The commission's conclusions are valid for the entire United States. The farm labor force is overwhelmingly non-migrant.

Most full time workers who are migrants are single males. They actually make more money than residential farmworkers because their traveling enables them to work peak harvests all year long. A nationwide study by the Wisconsin Employment Service in 1970 found that full time migrant workers averaged $12,000 in annual wages.

Another source of misrepresentations by Chavez and his supporters has been the subject of farmworkers' wages. In 1972, UFW vice president Dolores Huerta reported on public television, "The average earnings of a farmworker in the U.S. are only $1400 a year."

But the truth is that most farmworkers' wages are far from substandard. Agricultural workers usually earn a base-pay hourly wage plus a piece rate for the amount of work they do. Payroll records on file with the California Department of Employment show that farmworkers were averaging from $4.50 to $ 5.50 an hour with piece rates before there was any farmworkers union.

A study in 1972 by the Arizona Ecumenical Council, a group of Protestant churches, found that grape pickers in California and Arizona averaged $8000 in annual wages with some as high as $15,000. Today, most grape pickers in California are under Teamster contract and earn $2.52 an hour plus piece rates.

Payroll records on file with the Internal Revenue Service and Federal Wage and Hour Commission show that lettuce averaged $6.44 an hour in 1972. The Washington Post reported in August 1972 that lettuce workers earn as much as $12,000 a year.

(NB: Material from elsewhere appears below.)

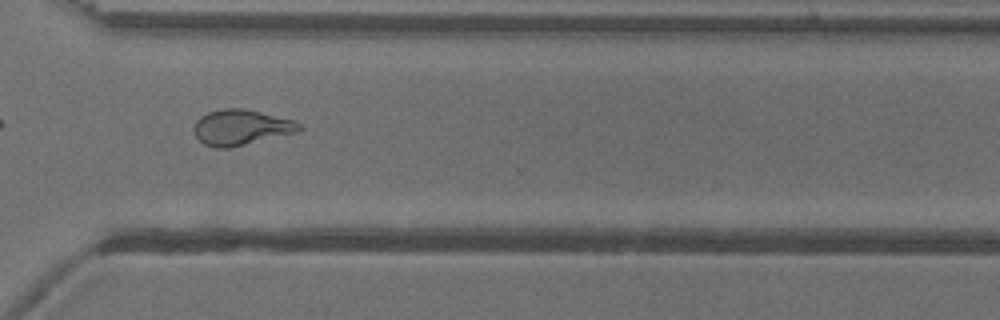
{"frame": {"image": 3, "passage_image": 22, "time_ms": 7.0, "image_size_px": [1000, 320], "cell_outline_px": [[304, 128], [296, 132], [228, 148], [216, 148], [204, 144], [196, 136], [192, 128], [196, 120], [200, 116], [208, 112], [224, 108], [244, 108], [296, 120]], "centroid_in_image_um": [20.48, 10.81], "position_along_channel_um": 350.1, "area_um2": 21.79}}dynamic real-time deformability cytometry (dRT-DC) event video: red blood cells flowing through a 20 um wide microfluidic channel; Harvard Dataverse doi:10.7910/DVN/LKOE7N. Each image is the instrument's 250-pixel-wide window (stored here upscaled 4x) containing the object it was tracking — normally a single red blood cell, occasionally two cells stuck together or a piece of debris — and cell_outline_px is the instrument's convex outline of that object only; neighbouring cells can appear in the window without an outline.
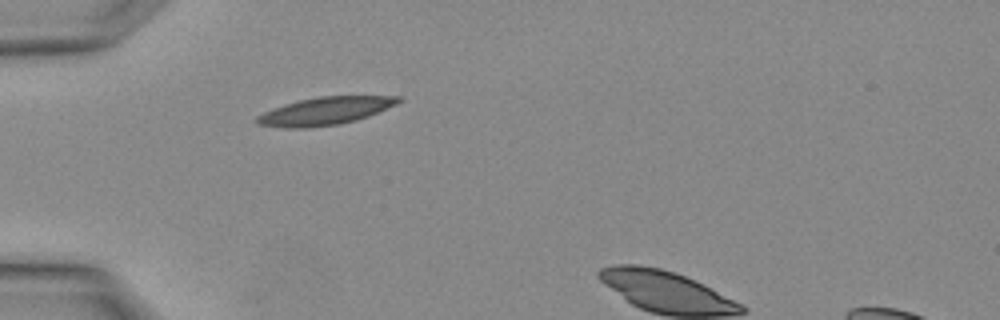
{"species": "Egyptian fruit bat (a non-hibernating species)", "species_latin": "Rousettus aegyptiacus", "temperature_condition": "warm", "stored_images_in_passage": 3, "camera_frame_rate_fps": 3000, "um_per_image_px": 0.085, "animal": {"sex": "female"}, "frame": {"image": 1, "passage_image": 2, "time_ms": 0.333, "image_size_px": [1000, 320], "cell_outline_px": [[404, 100], [396, 104], [368, 116], [356, 120], [340, 124], [308, 128], [284, 128], [260, 124], [256, 120], [256, 116], [264, 112], [284, 104], [316, 96], [400, 96]], "centroid_in_image_um": [27.65, 9.43], "position_along_channel_um": 57.3, "area_um2": 22.77}}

One problem with discussing farmworkers wages is that the term "farmworker" can cover such a wide variety of people. The figures here show that full-time, professional workers earn decent annual incomes and many earn a lot more.

In addition to these, there are many people who find seasonal part-time work in the fields, as a second job to supplement their income. Also, over a million students find part-time and seasonal summer employment as farmworkers and more than a quarter million housewives work in agriculture for short periods for supplemental income. These three groups account for more than two-thirds of all farmworkers and they earn substantial hourly wages, as the above figures show.

But if you average the annual farm income of all these types--of seasonal, part-time and temporary workers--with full-time workers, you will get a distorted, meaningless figure for annual incomes. Averaging the annual farm income of some one who works two weeks in the fields with someone who works all year would hardly give you an accurate picture of their wages. But this is precisely how Dolores Huerta and Chavez's supporters get their figures for annual farm incomes.